Salvador Dalí faz caras e bocas na estampa que enfeita o relógio de parede de Núncio D'Aquino, 90 anos. São 15 horas de uma terça-feira qualquer. Mas não é de hoje que D'Aquino – como ficou conhecido – e Dalí fazem companhia um ao outro. O artista dispensa rapapés. Já o veterano é um daqueles sapateiros que ainda fazem calçados sob medida e, com folga, um dos comerciantes há mais tempo em atividade na cidade de Curitiba. Sua folha corrida soma 70 anos de serviços prestados, no mesmo endereço: uma loja de fundos na altura em que a Rua Emiliano Perneta quase se encontra com a Visconde do Rio Branco.

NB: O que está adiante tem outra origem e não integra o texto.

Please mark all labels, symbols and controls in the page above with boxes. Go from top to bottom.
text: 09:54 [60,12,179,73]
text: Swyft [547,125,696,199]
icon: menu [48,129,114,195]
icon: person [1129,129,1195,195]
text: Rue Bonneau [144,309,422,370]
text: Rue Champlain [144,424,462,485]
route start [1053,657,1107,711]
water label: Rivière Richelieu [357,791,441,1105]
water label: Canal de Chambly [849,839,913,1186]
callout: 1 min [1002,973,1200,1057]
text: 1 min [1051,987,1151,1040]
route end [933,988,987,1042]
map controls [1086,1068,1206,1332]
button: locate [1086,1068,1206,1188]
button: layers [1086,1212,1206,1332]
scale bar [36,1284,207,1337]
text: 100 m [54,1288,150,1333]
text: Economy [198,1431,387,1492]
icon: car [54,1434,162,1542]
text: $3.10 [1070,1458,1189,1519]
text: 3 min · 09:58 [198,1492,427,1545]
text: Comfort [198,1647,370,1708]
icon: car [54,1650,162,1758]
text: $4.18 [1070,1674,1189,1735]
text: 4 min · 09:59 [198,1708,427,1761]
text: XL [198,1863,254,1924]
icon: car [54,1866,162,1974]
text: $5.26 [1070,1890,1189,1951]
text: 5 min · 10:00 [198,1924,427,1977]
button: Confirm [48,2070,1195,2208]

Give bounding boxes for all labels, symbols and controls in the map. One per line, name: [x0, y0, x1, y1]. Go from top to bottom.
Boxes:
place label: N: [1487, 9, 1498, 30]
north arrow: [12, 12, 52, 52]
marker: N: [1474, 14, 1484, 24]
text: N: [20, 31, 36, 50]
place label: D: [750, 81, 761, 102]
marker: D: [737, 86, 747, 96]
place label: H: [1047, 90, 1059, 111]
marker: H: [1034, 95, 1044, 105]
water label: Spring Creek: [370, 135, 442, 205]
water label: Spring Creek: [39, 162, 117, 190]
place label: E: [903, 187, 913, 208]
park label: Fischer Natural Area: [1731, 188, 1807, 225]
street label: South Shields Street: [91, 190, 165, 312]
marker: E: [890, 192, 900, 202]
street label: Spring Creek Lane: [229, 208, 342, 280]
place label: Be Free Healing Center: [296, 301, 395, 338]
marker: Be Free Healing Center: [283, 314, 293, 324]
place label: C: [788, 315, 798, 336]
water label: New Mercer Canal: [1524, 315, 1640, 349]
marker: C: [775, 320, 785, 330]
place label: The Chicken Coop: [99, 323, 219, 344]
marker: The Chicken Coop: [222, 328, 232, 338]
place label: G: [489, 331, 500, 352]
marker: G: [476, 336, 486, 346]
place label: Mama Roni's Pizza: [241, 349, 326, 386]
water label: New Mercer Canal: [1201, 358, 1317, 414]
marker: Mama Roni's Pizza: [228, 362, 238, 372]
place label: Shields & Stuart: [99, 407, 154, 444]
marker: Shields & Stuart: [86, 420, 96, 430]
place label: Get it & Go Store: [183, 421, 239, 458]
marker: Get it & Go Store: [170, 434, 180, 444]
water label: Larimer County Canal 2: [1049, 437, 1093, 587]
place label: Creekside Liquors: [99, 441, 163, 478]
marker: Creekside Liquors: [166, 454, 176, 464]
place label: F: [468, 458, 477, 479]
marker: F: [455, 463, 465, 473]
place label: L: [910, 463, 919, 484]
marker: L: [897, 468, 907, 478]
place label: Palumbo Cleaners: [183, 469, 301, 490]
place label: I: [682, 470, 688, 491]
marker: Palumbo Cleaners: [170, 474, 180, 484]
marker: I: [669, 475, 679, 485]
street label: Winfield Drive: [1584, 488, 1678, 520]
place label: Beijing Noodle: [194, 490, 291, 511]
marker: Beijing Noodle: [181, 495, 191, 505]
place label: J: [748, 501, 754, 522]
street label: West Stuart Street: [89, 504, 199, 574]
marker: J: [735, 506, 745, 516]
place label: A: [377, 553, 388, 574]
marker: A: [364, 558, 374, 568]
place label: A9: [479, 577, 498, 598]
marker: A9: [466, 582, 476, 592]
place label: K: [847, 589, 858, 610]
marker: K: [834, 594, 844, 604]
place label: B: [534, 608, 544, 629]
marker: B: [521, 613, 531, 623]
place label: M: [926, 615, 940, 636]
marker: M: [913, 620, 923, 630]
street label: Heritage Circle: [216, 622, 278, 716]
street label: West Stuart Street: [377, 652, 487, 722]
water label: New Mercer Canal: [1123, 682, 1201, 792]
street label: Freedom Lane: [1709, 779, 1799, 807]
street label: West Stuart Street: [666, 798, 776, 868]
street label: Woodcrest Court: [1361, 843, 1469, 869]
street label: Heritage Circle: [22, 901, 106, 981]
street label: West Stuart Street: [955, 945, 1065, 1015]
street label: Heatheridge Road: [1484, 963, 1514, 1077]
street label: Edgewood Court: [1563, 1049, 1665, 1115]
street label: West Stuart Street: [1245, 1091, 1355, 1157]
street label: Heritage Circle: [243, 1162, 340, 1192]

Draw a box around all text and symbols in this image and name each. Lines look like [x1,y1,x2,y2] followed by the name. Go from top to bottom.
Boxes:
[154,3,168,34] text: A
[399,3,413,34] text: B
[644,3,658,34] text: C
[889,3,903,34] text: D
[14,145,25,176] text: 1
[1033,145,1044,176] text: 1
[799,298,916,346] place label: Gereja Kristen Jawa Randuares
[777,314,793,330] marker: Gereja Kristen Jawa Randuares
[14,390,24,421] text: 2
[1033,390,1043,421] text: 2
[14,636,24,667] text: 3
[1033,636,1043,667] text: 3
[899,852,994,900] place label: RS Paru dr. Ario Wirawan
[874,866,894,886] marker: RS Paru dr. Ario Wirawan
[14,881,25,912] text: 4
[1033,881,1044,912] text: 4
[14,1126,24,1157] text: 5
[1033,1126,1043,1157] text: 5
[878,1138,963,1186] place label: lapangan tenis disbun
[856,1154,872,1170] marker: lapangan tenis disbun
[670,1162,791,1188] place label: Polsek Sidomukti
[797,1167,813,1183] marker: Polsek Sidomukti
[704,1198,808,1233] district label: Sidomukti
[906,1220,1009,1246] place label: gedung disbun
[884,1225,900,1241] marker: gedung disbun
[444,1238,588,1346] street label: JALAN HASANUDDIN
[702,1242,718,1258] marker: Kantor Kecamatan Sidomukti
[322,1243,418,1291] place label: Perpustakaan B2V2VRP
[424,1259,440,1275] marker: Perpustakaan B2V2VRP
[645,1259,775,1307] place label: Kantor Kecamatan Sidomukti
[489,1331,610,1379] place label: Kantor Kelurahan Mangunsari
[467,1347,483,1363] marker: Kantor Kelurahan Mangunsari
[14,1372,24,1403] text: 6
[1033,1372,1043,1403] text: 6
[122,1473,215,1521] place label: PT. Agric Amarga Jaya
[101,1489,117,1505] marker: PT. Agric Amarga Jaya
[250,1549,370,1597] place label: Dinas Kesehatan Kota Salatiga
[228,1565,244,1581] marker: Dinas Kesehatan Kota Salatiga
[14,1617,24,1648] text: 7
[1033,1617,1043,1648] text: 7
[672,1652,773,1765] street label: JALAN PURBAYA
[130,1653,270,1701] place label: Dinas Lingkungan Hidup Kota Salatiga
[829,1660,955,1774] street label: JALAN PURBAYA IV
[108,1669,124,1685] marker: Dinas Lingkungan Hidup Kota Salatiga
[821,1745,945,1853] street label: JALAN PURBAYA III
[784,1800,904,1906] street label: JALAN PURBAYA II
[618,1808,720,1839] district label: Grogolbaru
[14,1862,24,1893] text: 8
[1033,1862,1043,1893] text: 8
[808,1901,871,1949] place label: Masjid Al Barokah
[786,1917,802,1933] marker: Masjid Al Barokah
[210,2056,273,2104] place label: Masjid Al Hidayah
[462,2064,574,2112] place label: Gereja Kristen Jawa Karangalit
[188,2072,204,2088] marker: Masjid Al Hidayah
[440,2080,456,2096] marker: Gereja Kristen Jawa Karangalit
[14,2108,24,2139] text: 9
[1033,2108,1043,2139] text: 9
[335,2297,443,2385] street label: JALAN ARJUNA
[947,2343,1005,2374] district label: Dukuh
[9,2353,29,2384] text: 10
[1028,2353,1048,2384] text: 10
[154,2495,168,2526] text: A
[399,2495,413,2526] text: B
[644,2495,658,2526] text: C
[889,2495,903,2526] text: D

Não é só o tempo de ofício, o fato de estar no mesmo ponto toda vida e a longevidade de D'Aquino que impressionam. As histórias que conta, sentado no sofá velho da sapataria – de frente para o relógio em que os bigodes de Dalí se confundem com os ponteiros – é que são, digamos, surreais. A memória até falha vez em quando, mas nada que atrapalhe os enredos que saem da boca do homem que cruzou o século 20 calçando os curitibanos. "Eu ia ficar em casa fazendo o quê? Comecei com calçados, vou terminar com calçados. Sigo assim até morrer", declara.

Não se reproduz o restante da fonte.